Implementing Breadth-First Search
To do the following algorithm for the adjacency list structure, we simply maintain an array Discovered of length n (one spot corresponding to each node), initially all marked False, and change them to True whenever we discover a given node. Then, we have a list L[i] for each layer, adding the nodes there when we discover them in a given layer. Here, s is our source node.
BFS(s)
Set Discovered[s] = true and Discovered[v] = false for all other v
Initialize L[0] to consist of just node s
Set layer counter i = 0
Set current BFS tree T to be an empty set
While L[i] is not empty:
Initialize an empty list L[i+1]
For each node u in L[i]:
Consider each edge (u,v) incident to u
If Discovered[v] = False then:
Set Discovered[v] = True
Add edge (u,v) to tree T
Add v to list L[i+1]
Endif
Endfor
i += 1
Endwhile
This algorithm runs in time O(m + n). Note that instead of various lists we could use a queue to maintain the levels.
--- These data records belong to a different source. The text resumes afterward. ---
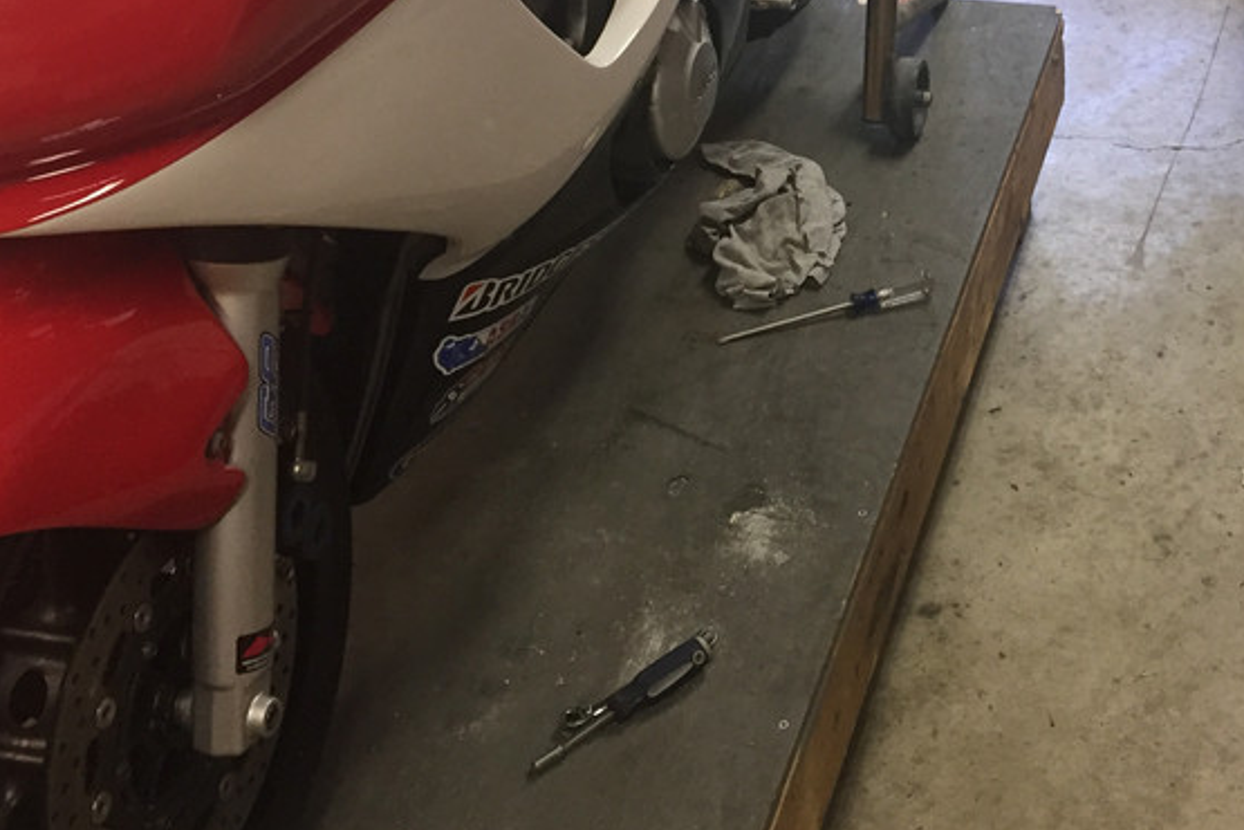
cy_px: 81
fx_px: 2004
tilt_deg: -31.1
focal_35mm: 58
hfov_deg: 33.6
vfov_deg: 22.8
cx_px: 978
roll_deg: -0.7
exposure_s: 1/30
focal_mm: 4.15
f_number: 2.2
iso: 125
Implementing Depth-First Search
For DFS, we make use of a stack, and then instead of the Discovered array, we use an Explored array, only marking each node as true after all of its edges have been explored. The algorithm is as follows:
DFS(s)
Initialize S to be a stack with one element s
While S is not empty:\
Take a node u from S
If Explored[u] = False then:
Set Explored[u] = True
For each edge (u,v) incident to u:
Add v to the stack S
Endfor
Endif
Endwhile
We can further use an array Parent to create the DFS tree by setting Parent[v] = u when we add node v to the stack via edge (u,v).
This algorithm runs in time O(m + n).
Additionally, we can find the set of all connected components using either algorithm, and this takes O(m + n) time as well. This is because doing one connected component removes those nodes from the next group of nodes in the graph G that must be searched next.